Despite substantial progress, open problems remain:

• Long context and scaling: Proof states (especially with large contexts or many subgoals) can exceed LLM context windows; compositional, GNN-based, or retrieval-augmented encodings are being investigated (Li et al., 2024).
• Generalization and sample efficiency: Current models often overfit to observed patterns and may fail on out-of-distribution theorems. Data-centric strategies—bootstrapping with synthetic examples, self-evolution, expert iteration—are actively explored (Chen et al., 2024, Leang et al., 18 Feb 2025).
• Fine-grained verification and search orchestration: Integrating counterexample search, premise repair, tactic repair, and symbolic pruning into search loops sharpens success rates and reduces search space as evidenced by neuro-symbolic systems (He et al., 20 Mar 2026).

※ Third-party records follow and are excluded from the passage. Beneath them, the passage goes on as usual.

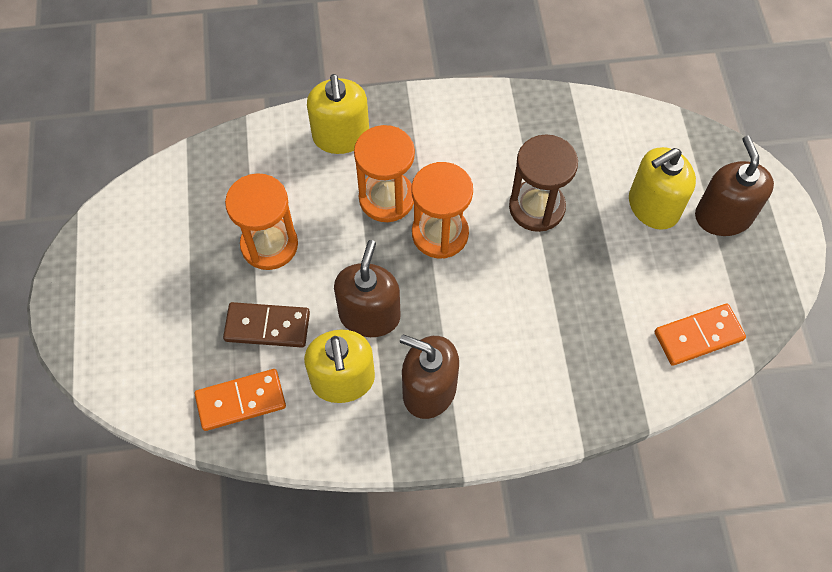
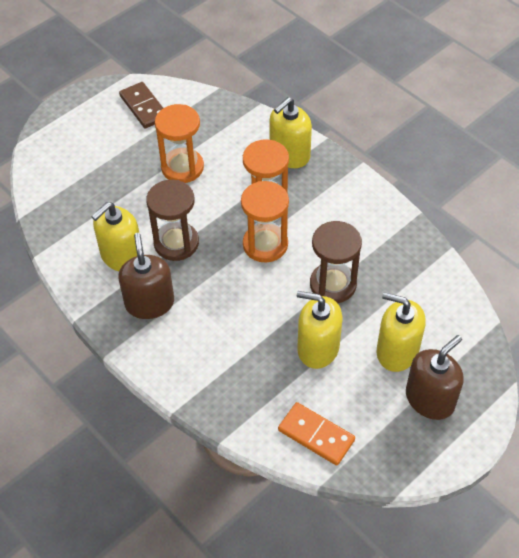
camera: 55 degrees right, 10 degrees down
orange domino [195,369,286,431] -> none
brown domino [223,302,310,348] -> brown domino moved to [119,82,163,129]
brown soap dispenser [334,240,401,337] -> brown hourglass [146,180,199,261]
none -> yellow soap dispenser [297,291,342,369]

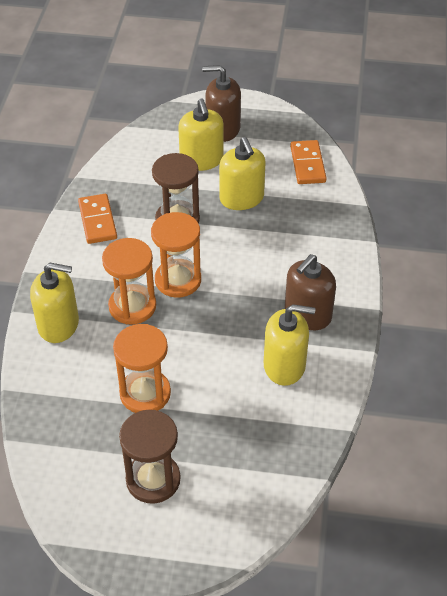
camera: 130 degrees left, 5 degrees down
brown domino [119,82,163,129] -> none
brown hourglass [146,180,199,261] -> brown hourglass moved to [119,410,180,504]
none -> orange domino [78,194,117,244]

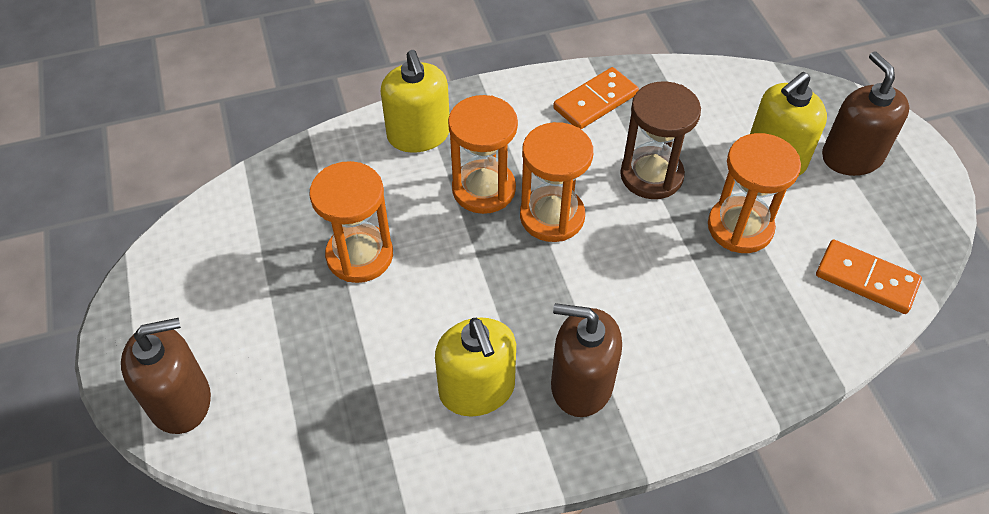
camera: 65 degrees right, 5 degrees up
brown hourglass [119,410,180,504] -> none
yellow soap dispenser [219,137,266,210] -> orange hourglass [708,133,801,253]
orange domino [290,140,327,184] -> orange domino turned 60 degrees clockwise [816,240,922,314]
none -> brown soap dispenser [121,318,211,434]

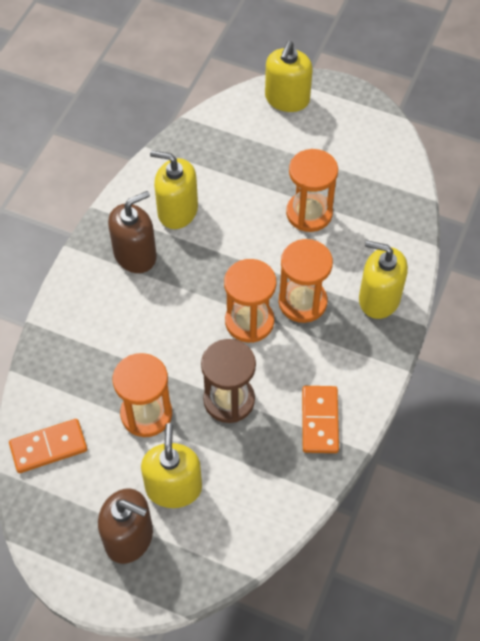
camera: 130 degrees right, 5 degrees up
brown soap dispenser [121,318,211,434] -> yellow soap dispenser [265,41,313,112]

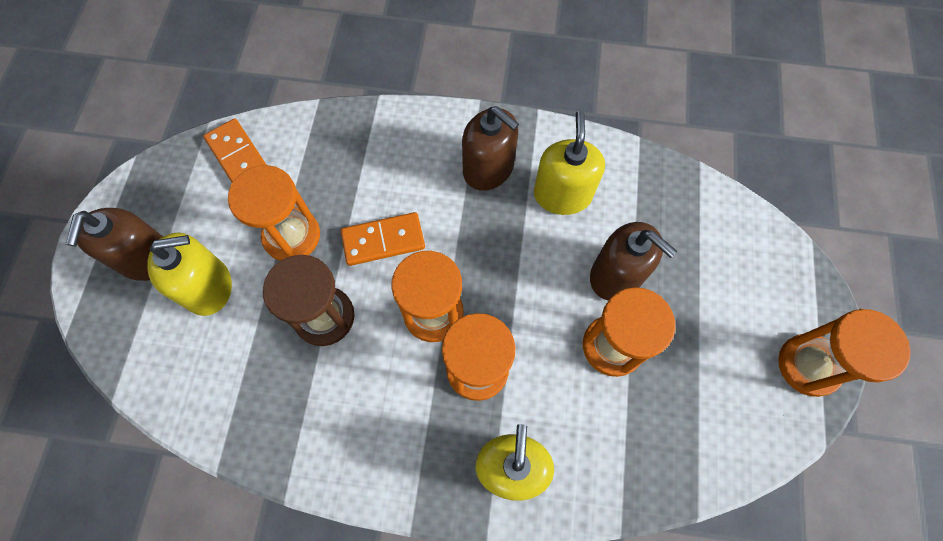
camera: 75 degrees right, 10 degrees up
yellow soap dispenser [265,41,313,112] -> none
orange domino [302,386,339,453] -> orange domino moved to [341,212,425,266]
none -> brown soap dispenser [590,222,677,301]
none -> orange hourglass [778,309,911,397]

• Interplay with formal artifacts: Generating Coq or Lean proof terms (rather than scripts) and reconstructing high-level steps into atomic, kernel-verified inferences supports robust transfer between ATPs and ITPs (Cailler et al., 15 Jul 2025).
• Human-in-the-loop and provable correctness: Tight feedback loops, explicit suggestion classification (valid/complete/invalid), and interactive suggestion verification chart the path toward semi-automated, provably correct mathematical reasoning assistants (Welleck et al., 2023).

Ongoing research continues to hybridize retrieval, symbolic search, and RL—integrating Kreutzer-style beam search, AST and goal embeddings, automated decomposition, and RL-tuned verifier feedback—establishing proofstep generation as a vibrant interface between formal logic, automated reasoning, and machine learning.